GOAL OF THE EXERCISE. Reproduce part of the passage about raising a son, starting at the words "Eventually, the tween" and stopping after "de-escalate the situation.".

EXCERPTED PASSAGE.
********************
As months turn into years, there’s preschool, kindergarten and grade school, all of which come with their own tests. Your son will make and lose friends, struggle at times with school, play sports and go from being your baby boy to your little man. Occasionally you’ll worry you’re doing more harm than good, but you find solace in the late-night conversations with your wife about values, perseverance and generally just doing the right thing.

Eventually, the tween years hit, and your little man is all too often replaced with mood swings, a laissez-faire approach to school and a too-cool attitude.  You wonder what happened to the toddler who used to make silly faces and shake his head around in circles, giggling uncontrollably, any time someone asked if he was crazy.  This, by far, will be the most challenging phase so far, so let me give you a few helpful tips:

1. When your son starts yelling, screaming back does NOT de-escalate the situation.

2. The disable/enable feature for his cell phone on your family plan gives you godlike capabilities.
********************
DATASET CONTENT.
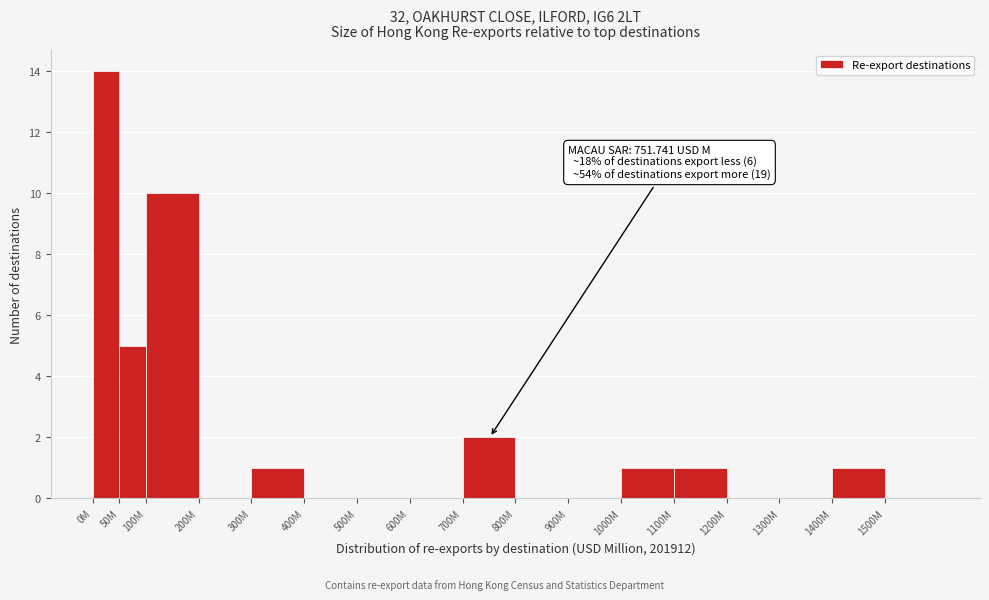

Reading left to right, transcribe all the data shown in this chart.

0M=14	50M=5	100M=10	200M=0	300M=1	400M=0	500M=0	600M=0	700M=2	800M=0	900M=0	1000M=1	1100M=1	1200M=0	1300M=0	1400M=1	1500M=0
********************
RESULT.
Eventually, the tween years hit, and your little man is all too often replaced with mood swings, a laissez-faire approach to school and a too-cool attitude.  You wonder what happened to the toddler who used to make silly faces and shake his head around in circles, giggling uncontrollably, any time someone asked if he was crazy.  This, by far, will be the most challenging phase so far, so let me give you a few helpful tips:

1. When your son starts yelling, screaming back does NOT de-escalate the situation.